Gov. Pat Quinn announced late last month the launch of the Illinois Open Technology Challenge, a transparency pilot program that asks local governments to rally technology developers, regional college talent and ordinary residents to create digital tools for the aggregation and dissemination of public information available in the state’s open data platform.
The initiative challenges local governments to make public records more accessible to their constituents and to use technological innovation to solve problems at the municipal level.
The Illinois Science and Technology Coalition and the Smart Chicago Collaborative will advise local governments on how to disseminate data gathered from Data.illinois.gov and educate community organizations on how to utilize locally developed start-up technology. The state and the Illinois Science and Technology Coalition recently began training government technology managers to interact with the state database as users and contributors.
The state records aggregator Data.illinois.gov expanded to four pilot communities in 2012: Belleville, Champaign, Rockford and the South Suburban Mayors and Managers Association, an intergovernmental agency.
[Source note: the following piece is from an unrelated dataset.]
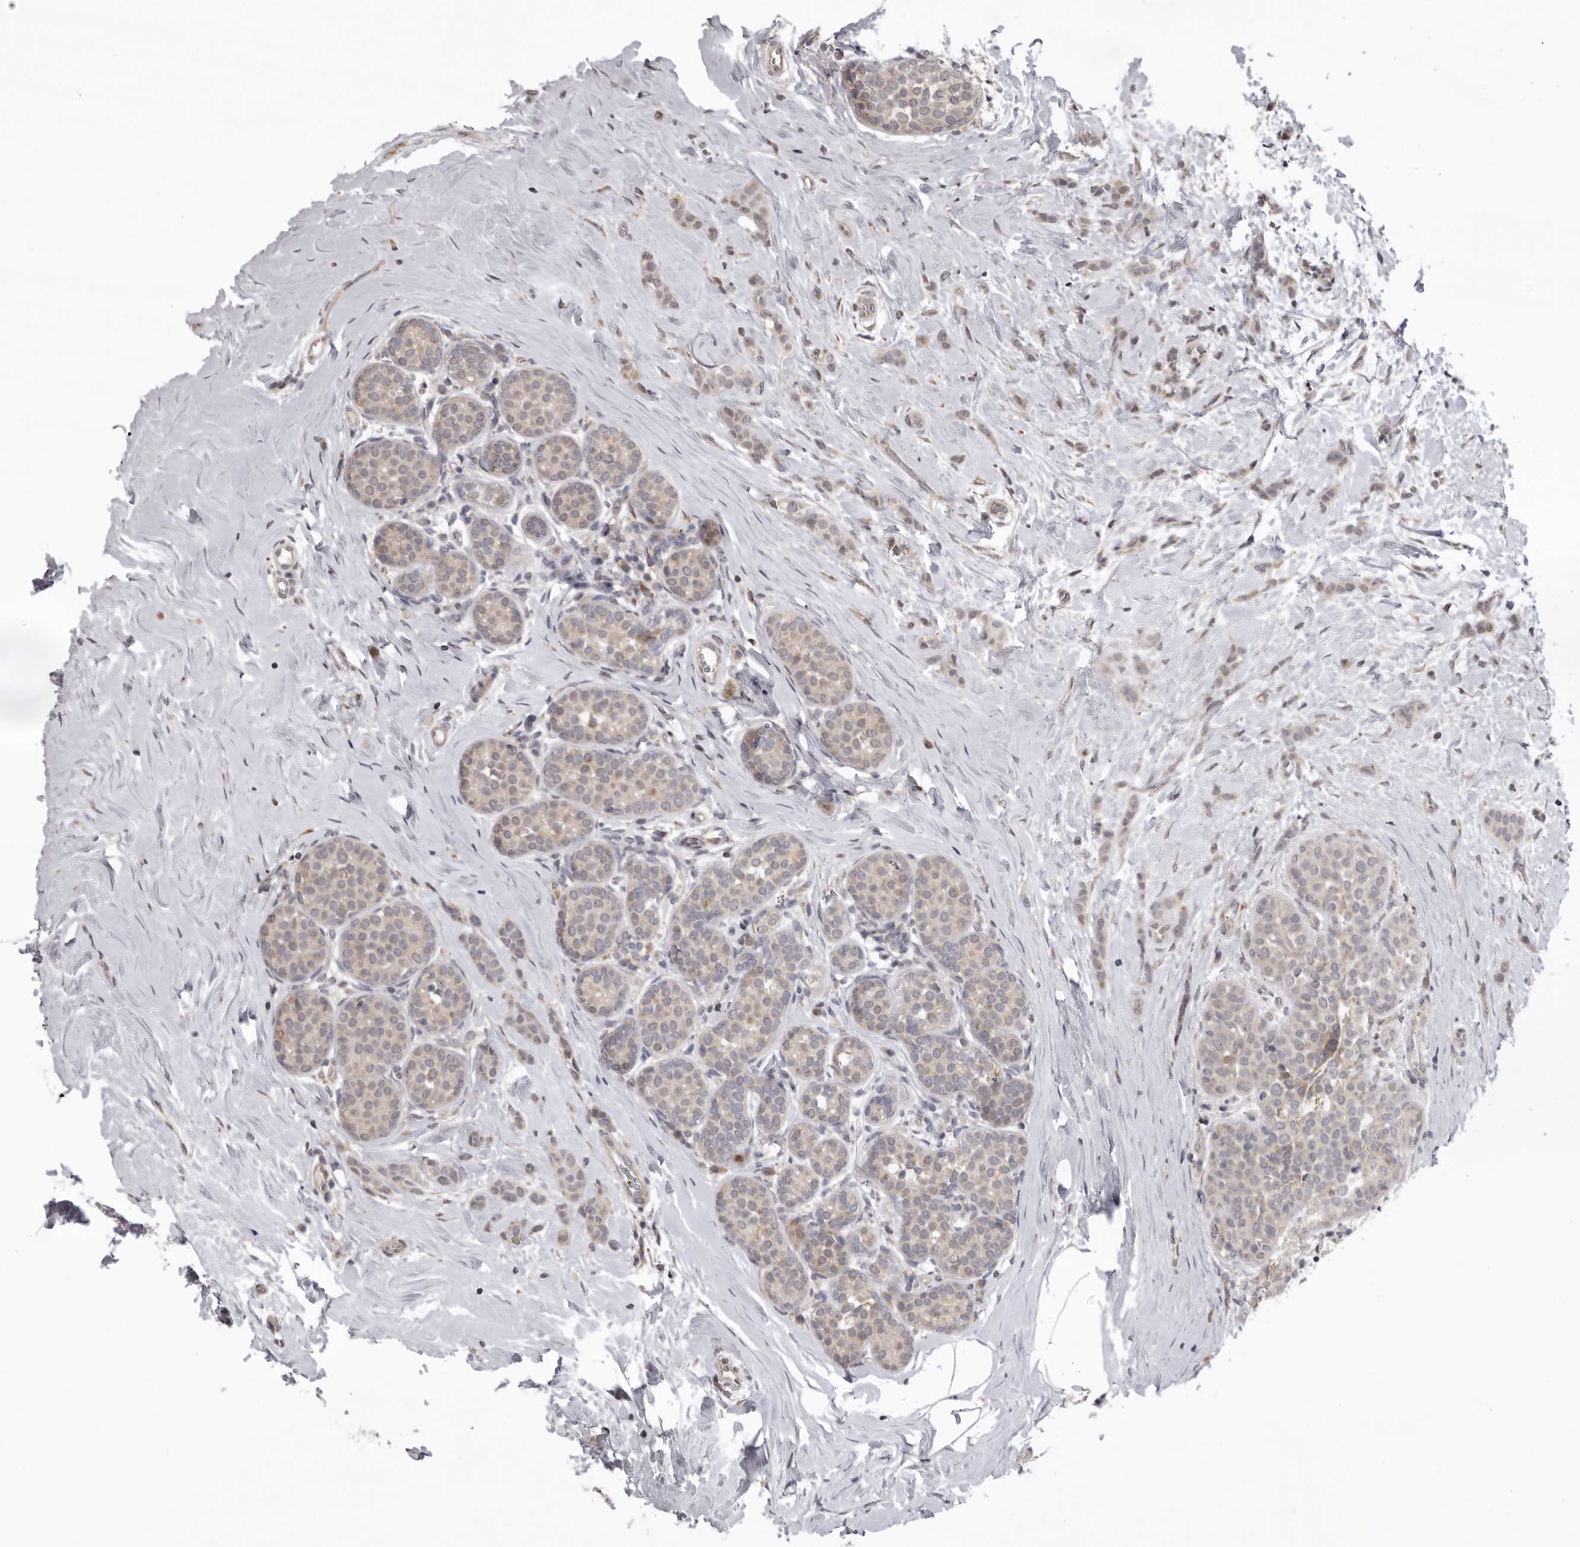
{"staining": {"intensity": "weak", "quantity": "<25%", "location": "cytoplasmic/membranous"}, "tissue": "breast cancer", "cell_type": "Tumor cells", "image_type": "cancer", "snomed": [{"axis": "morphology", "description": "Lobular carcinoma, in situ"}, {"axis": "morphology", "description": "Lobular carcinoma"}, {"axis": "topography", "description": "Breast"}], "caption": "Immunohistochemistry (IHC) image of human lobular carcinoma in situ (breast) stained for a protein (brown), which exhibits no staining in tumor cells.", "gene": "C1orf109", "patient": {"sex": "female", "age": 41}}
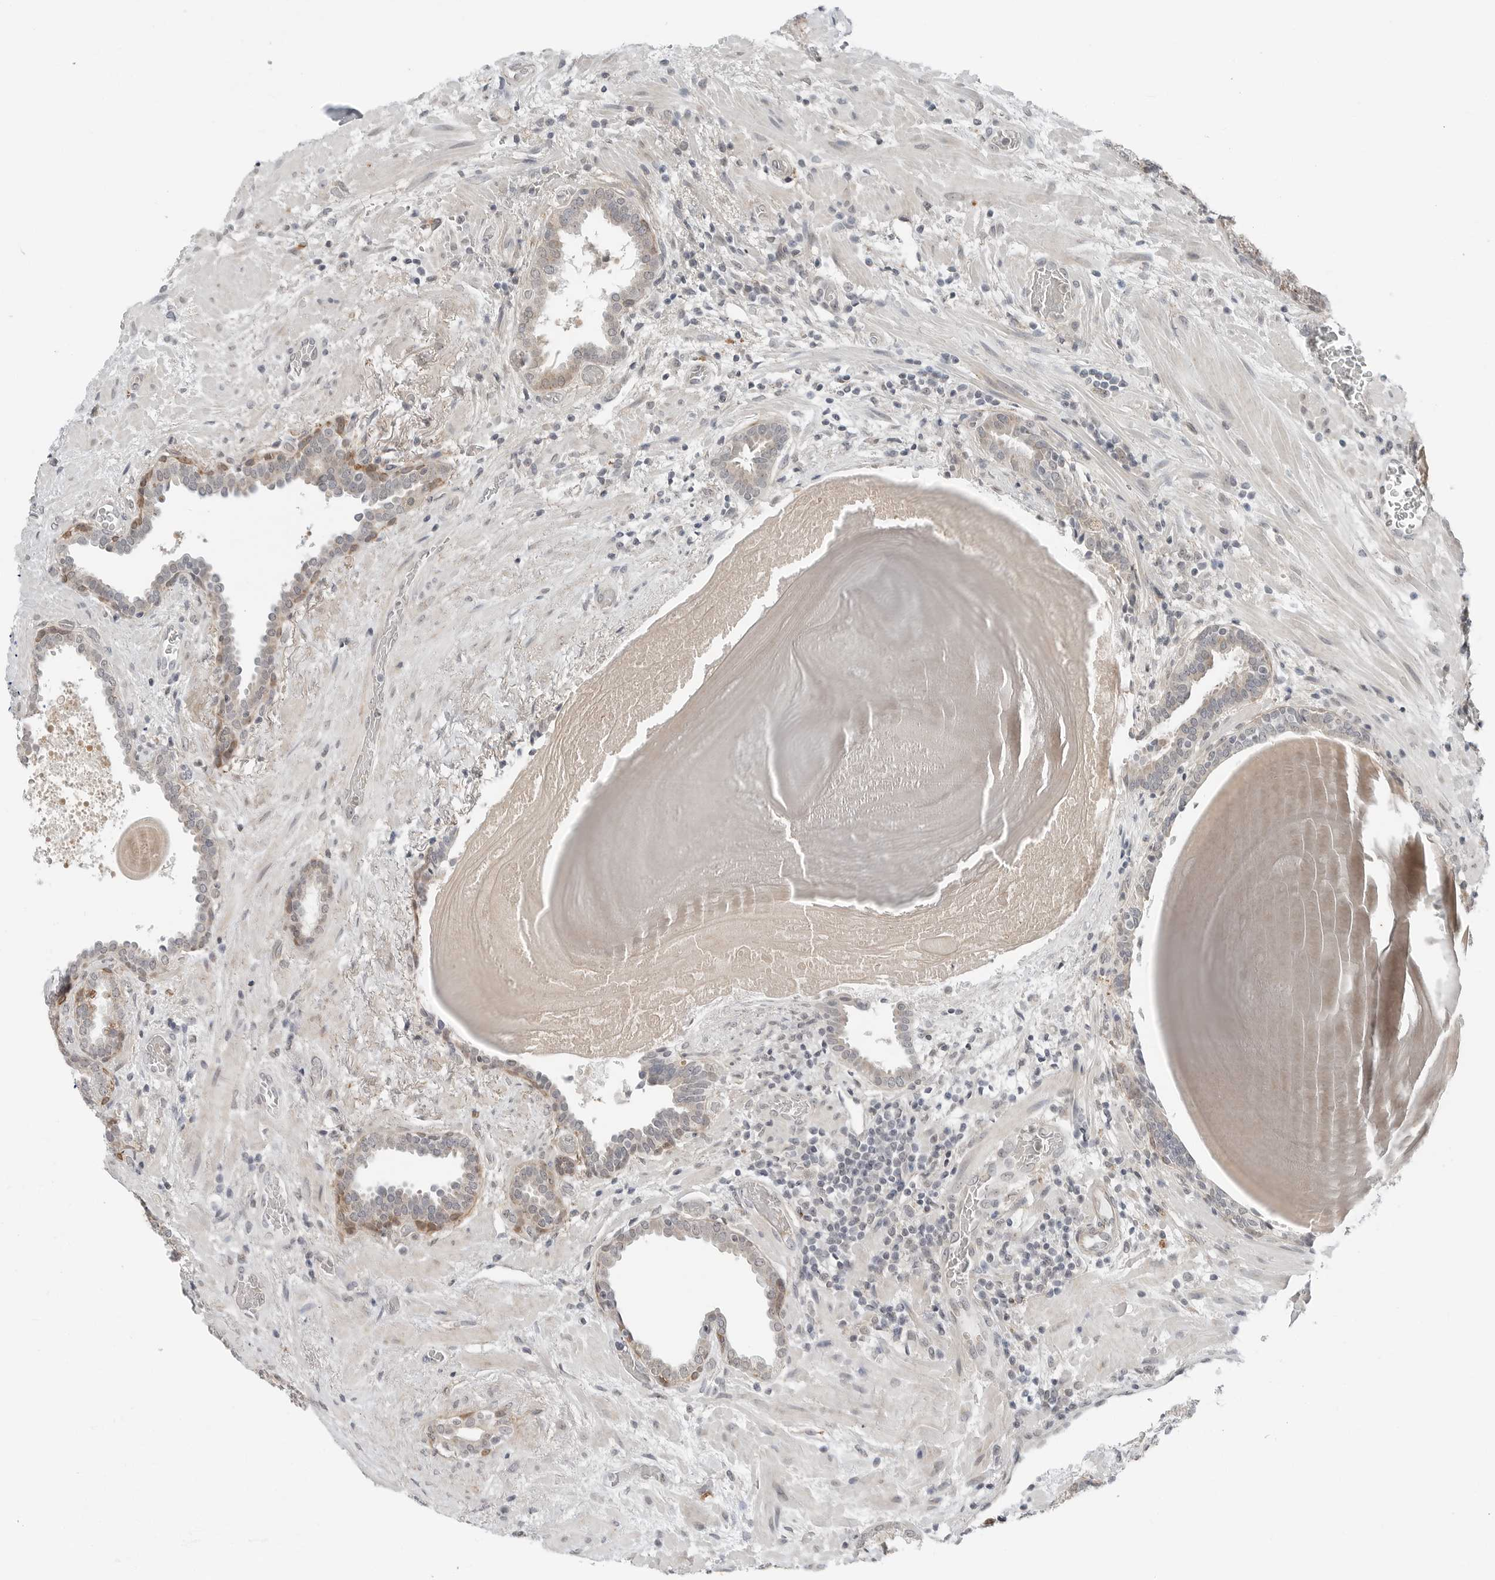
{"staining": {"intensity": "moderate", "quantity": "<25%", "location": "cytoplasmic/membranous"}, "tissue": "prostate", "cell_type": "Glandular cells", "image_type": "normal", "snomed": [{"axis": "morphology", "description": "Normal tissue, NOS"}, {"axis": "topography", "description": "Prostate"}], "caption": "Protein analysis of unremarkable prostate reveals moderate cytoplasmic/membranous staining in approximately <25% of glandular cells. (DAB (3,3'-diaminobenzidine) IHC, brown staining for protein, blue staining for nuclei).", "gene": "FCRLB", "patient": {"sex": "male", "age": 48}}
Sites Metro Chicago Data, Metro Chi and the South Suburban Atlas will provide additional information for local technology developers.
The Illinois Open Technology Challenge will include at least $75,000 in awards, and the developer who creates the strongest application will receive additional recognition. Communities will be rewarded based on whether their homegrown talent can build digital tools with real life potential to serve civic needs and create jobs.